Our analysis adds to earlier work demonstrating regional variation in the use of CRC screening (13
) by examining the relationship between CRC screening use and the recommendations of primary care physicians, by hospital-referral region. Although higher proportions of physicians who correctly recommend CRC screening were associated with relatively small changes in the proportion of adults screened, increases in correct recommendations would result in many more people being screened. For example, if in each hospital-referral region the proportion of primary care physicians who recommend initiating screening at age 50 years increased by 30 percentage points, an estimated 1.5 million additional adults older than 50 years would be screened (based on an estimated U.S. population of 77 million older than 50 years, derived from the U.S. Census [www.census.gov/popest/national/asrh/NC-EST2005/NC-EST2005-01.xls
]). Similarly, a 30-percentage-point increase in the proportion of primary care physicians in each region who recommend screening at the correct interval could result in an additional 2.1 million people being current on screening.
Our work is consistent with earlier work suggesting that lack of provider counseling about CRC screening, rather than poor patient acceptance, is associated with lower rates of screening (28
). Patient recall of physician's recommendations is one of the strongest predictors of cancer screening (8
). Our findings suggest that population-based interventions directed at the CRC screening recommendations of primary care physicians may improve CRC screening use. Despite the endorsement of several influential national organizations and an awareness of the importance of CRC screening, however, many primary care physicians report screening practices that are inconsistent with the guidelines (12
). Practice guidelines alone may be limited in their effect on physician behavior for several reasons, including lack of awareness, lack of agreement with the recommendations, barriers to successfully implementing the guideline, and concerns about patient acceptance of the guideline (31
Several studies suggest that office-based systems may improve the prevalence of CRC screening in primary care practices (4
). One successful example, which was intended to increase cancer screening among disadvantaged patients, was based on the assignment of office responsibilities and the use of a cancer-screening checklist with chart stickers (35
). An intervention requiring quarterly feedback of a provider's CRC screening rates was also associated with increases in screening (36
).
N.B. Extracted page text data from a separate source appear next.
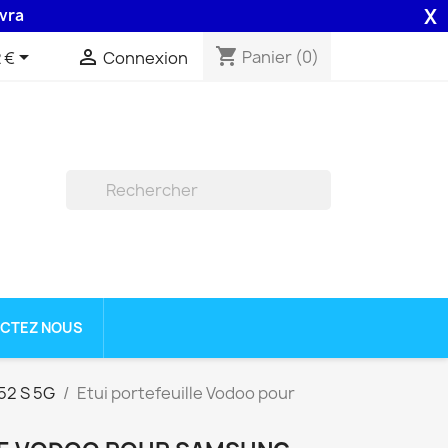
X
on 48H assurée par la Poste .
shopping_cart


Panier
(0)
 €
Connexion

CTEZ NOUS
52 S 5G
Etui portefeuille Vodoo pour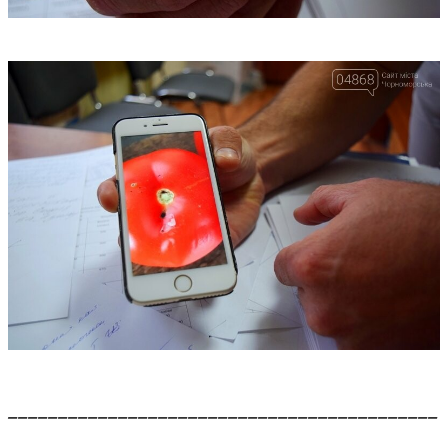
___________________________________________
__________________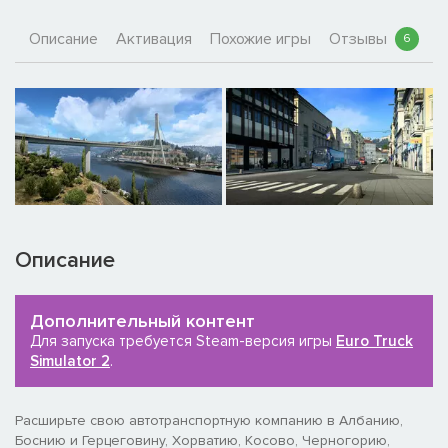
Описание
Активация
Похожие игры
Отзывы
6
Описание
Дополнительный контент
Для запуска требуется Steam-версия игры
Euro Truck
Simulator 2
.
Расширьте свою автотранспортную компанию в Албанию,
Боснию и Герцеговину, Хорватию, Косово, Черногорию,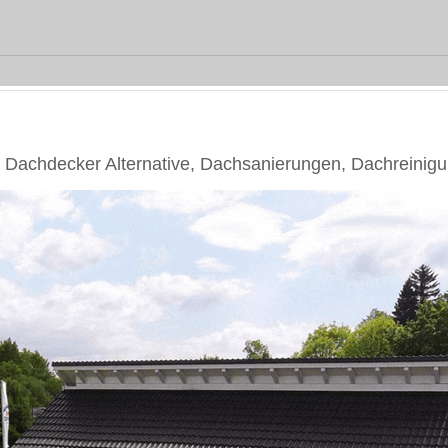
Dachdecker Alternative, Dachsanierungen, Dachreinig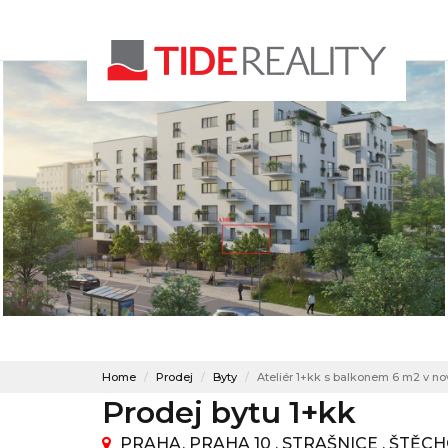
Home
Prodej
Byty
Ateliér 1+kk s balkonem 6 m2 v no
Prodej bytu 1+kk
PRAHA, PRAHA 10 , STRAŠNICE , ŠTĚC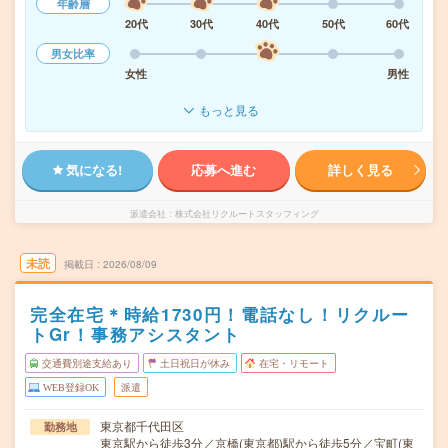
年齢層
20代
30代
40代
50代
60代
男女比率
女性
男性
もっと見る
気になる!
応募へ進む
詳しく見る
派遣会社
株式会社リクルートスタッフィング
未読
掲載日
2026/08/09
完全在宅＊時給1730円！電話なし！リクルー
トGr！事務アシスタント
交通費別途支給あり
土日祝日が休み
在宅・リモート
WEB登録OK
派遣
東京都千代田区
勤務地
東京駅から徒歩3分／京橋(東京都)駅から徒歩5分／宝町(東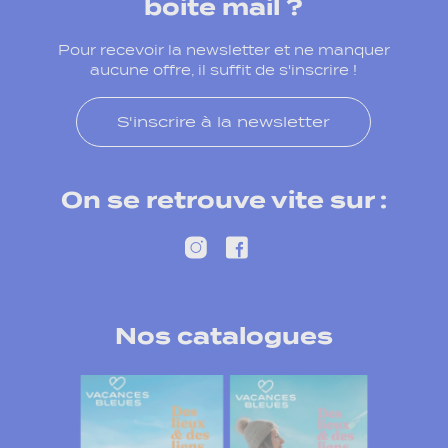
boite mail ?
Pour recevoir la newsletter et ne manquer
aucune offre, il suffit de s'inscrire !
S'inscrire à la newsletter
On se retrouve vite sur :
Nos catalogues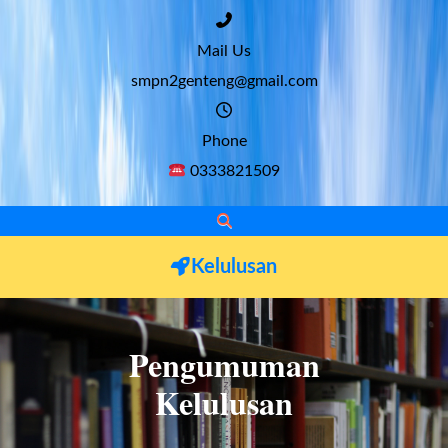
Mail Us
smpn2genteng@gmail.com
Phone
0333821509
Kelulusan
Pengumuman
Kelulusan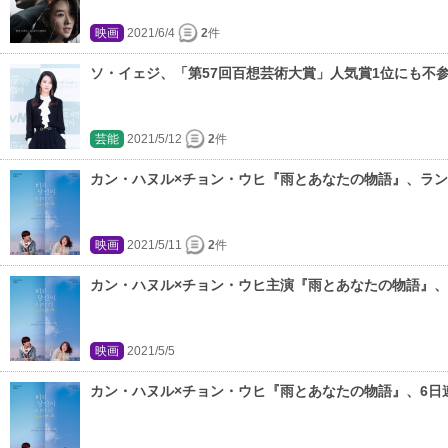
映画
2021/6/4
2
件
ソ・イェジ、「第57回百想芸術大賞」人気賞1位にも不
芸能
2021/5/12
2
件
カン・ハヌル×チョン・ウヒ『雨とあなたの物語』、ラン
映画
2021/5/11
2
件
カン・ハヌル×チョン・ウヒ主演『雨とあなたの物語』、
映画
2021/5/5
カン・ハヌル×チョン・ウヒ『雨とあなたの物語』、6日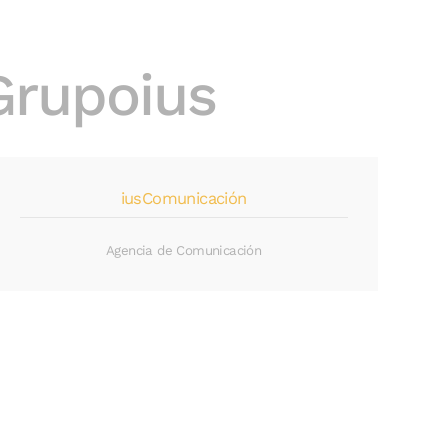
Grupoius
iusComunicación
Agencia de Comunicación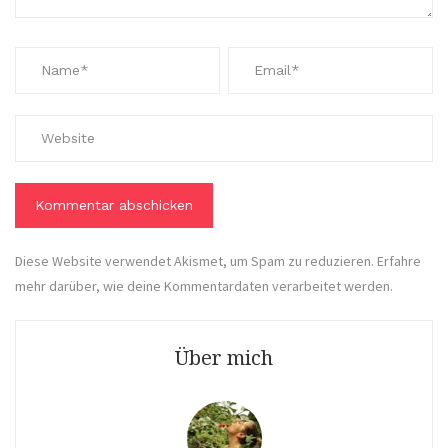
Diese Website verwendet Akismet, um Spam zu reduzieren.
Erfahre
mehr darüber, wie deine Kommentardaten verarbeitet werden
.
Über mich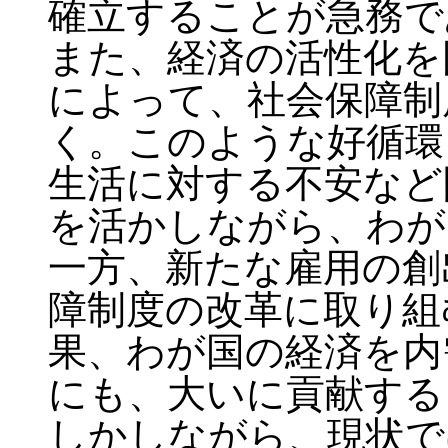
確立することが急務で
また、経済の活性化を
によって、社会保障制
く。このような好循環
生活に対する不安など
を活かしながら、わが
一方、新たな雇用の創
障制度の改革に取り組
果、わが国の経済を内
にも、大いに貢献する
しかしながら、現状で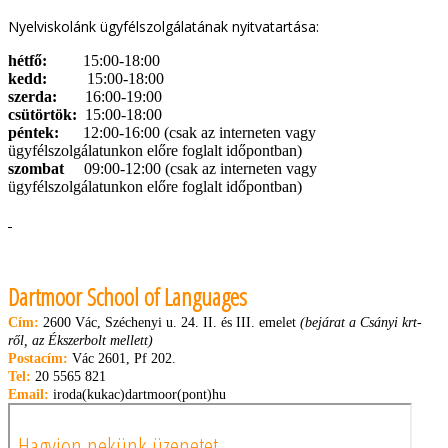
Nyelviskolánk ügyfélszolgálatának nyitvatartása:
hétfő:
15
:00-18:00
kedd:
15:00-18:00
szerda:
16:00-19:00
csütörtök:
15:00-18:00
péntek:
12:00-16:00 (csak az interneten vagy
ügyfélszolgálatunkon előre foglalt időpontban)
szombat
09:00-12:00 (csak az interneten vagy
ügyfélszolgálatunkon előre foglalt időpontban)
Dartmoor School of Languages
Cím:
2600 Vác, Széchenyi u. 24. II. és III. emelet
(bejárat a Csányi krt-
ről, az Ékszerbolt mellett)
Postacím:
Vác 2601, Pf 202.
Tel:
20 5565 821
Email:
iroda(kukac)dartmoor(pont)hu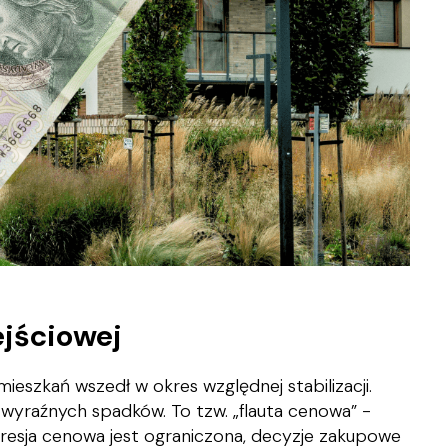
ejściowej
ieszkań wszedł w okres względnej stabilizacji.
ż wyraźnych spadków. To tzw. „flauta cenowa” -
presja cenowa jest ograniczona, decyzje zakupowe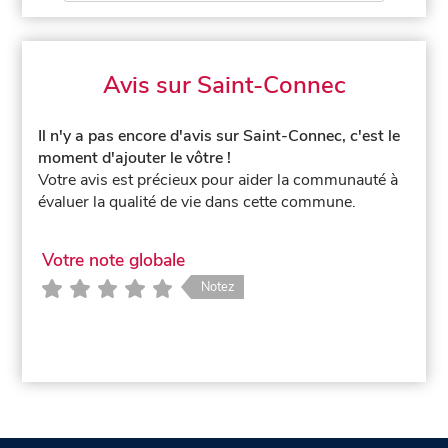
Avis sur Saint-Connec
Il n'y a pas encore d'avis sur Saint-Connec, c'est le
moment d'ajouter le vôtre !
Votre avis est précieux pour aider la communauté à
évaluer la qualité de vie dans cette commune.
Votre note globale
Notez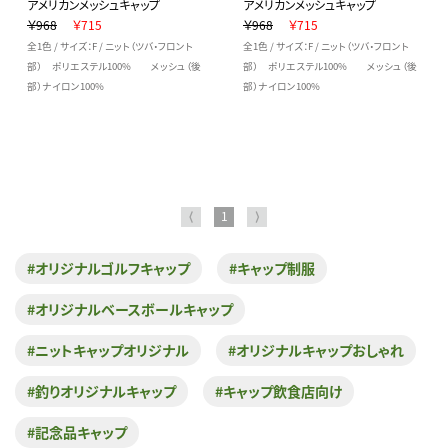
アメリカンメッシュキャップ
アメリカンメッシュキャップ
￥968
￥715
￥968
￥715
全1色 / サイズ：F / ニット（ツバ・フロント
全1色 / サイズ：F / ニット（ツバ・フロント
部） ポリエステル100% メッシュ（後
部） ポリエステル100% メッシュ（後
部）ナイロン100%
部）ナイロン100%
⟨
1
⟩
#オリジナルゴルフキャップ
#キャップ制服
#オリジナルベースボールキャップ
#ニットキャップオリジナル
#オリジナルキャップおしゃれ
#釣りオリジナルキャップ
#キャップ飲食店向け
#記念品キャップ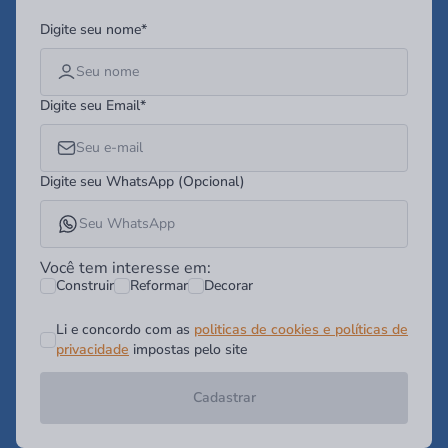
Digite seu nome*
Digite seu Email*
Digite seu WhatsApp (Opcional)
Você tem interesse em:
Construir
Reformar
Decorar
Li e concordo com as
politicas de cookies e políticas de
privacidade
impostas pelo site
Cadastrar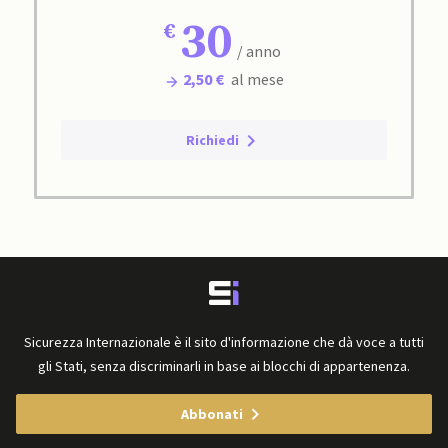
30
/ anno
2,50 €
al mese
Richiedi
Sicurezza Internazionale è il sito d'informazione che dà voce a tutti
gli Stati, senza discriminarli in base ai blocchi di appartenenza.
Abbonati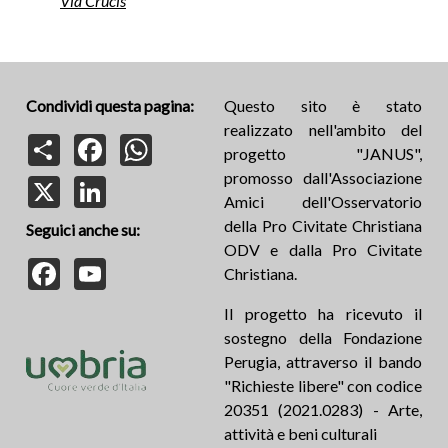
Via Crucis
Condividi questa pagina:
Questo sito è stato
realizzato nell'ambito del
Share
Facebook
WhatsApp
progetto "JANUS",
promosso dall'Associazione
X
LinkedIn
Amici dell'Osservatorio
della Pro Civitate Christiana
Seguici anche su:
ODV e dalla Pro Civitate
Facebook
YouTube
Christiana.
Il progetto ha ricevuto il
sostegno della Fondazione
Perugia, attraverso il bando
"Richieste libere" con codice
20351 (2021.0283) - Arte,
attività e beni culturali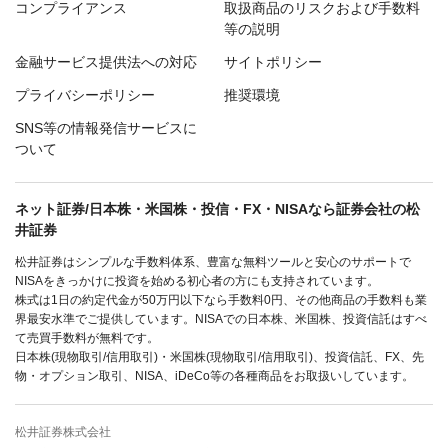
コンプライアンス
取扱商品のリスクおよび手数料
等の説明
金融サービス提供法への対応
サイトポリシー
プライバシーポリシー
推奨環境
SNS等の情報発信サービスに
ついて
ネット証券/日本株・米国株・投信・FX・NISAなら証券会社の松
井証券
松井証券はシンプルな手数料体系、豊富な無料ツールと安心のサポートで
NISAをきっかけに投資を始める初心者の方にも支持されています。
株式は1日の約定代金が50万円以下なら手数料0円、その他商品の手数料も業
界最安水準でご提供しています。NISAでの日本株、米国株、投資信託はすべ
て売買手数料が無料です。
日本株(現物取引/信用取引)・米国株(現物取引/信用取引)、投資信託、FX、先
物・オプション取引、NISA、iDeCo等の各種商品をお取扱いしています。
松井証券株式会社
Although some studies suggest that local, practice-based physician-reminder systems may improve the delivery of CRC screening and other types of cancer prevention (4
), our results suggest a role for regional interventions to increase provider compliance with guidelines. Information on the feasibility of these types of interventions is limited, however, and one quality improvement program implemented by a managed care health plan to increase CRC screening was not successful (38
). Outreach and education by leaders in medical opinion (i.e., academic detailing), however, have been shown to improve adherence to guidelines for preventing myocardial infarction and other medical conditions (39
Our analysis has several limitations. The data do not allow us to examine the relationship between the recommendations of an individual's personal physician and that individual's screening behavior, and they are not intended to be a proxy for the recommendations of a specific physician. Rather, our findings reflect regional differences in physician recommendations. Although both the NHIS and the SCCSP are nationally representative, we included only respondents who lived in hospital-referral regions that were sampled in both surveys, and our results may not be generalizable to individuals in other areas. Finally, although we selected data from the NHIS that were collected several years after the SCCSP data that we used, some of the individuals in the NHIS may have been screened before the SCCSP was conducted. Unfortunately, NHIS does not allow identification of the precise year of a test.
Our findings indicate that regional differences in the recommendations of primary care physicians for CRC screening are associated with differences in screening use by individuals. For this reason, increasing the use of CRC screening in the United States may require interventions to improve the beliefs and recommendations of primary care physicians about CRC screening.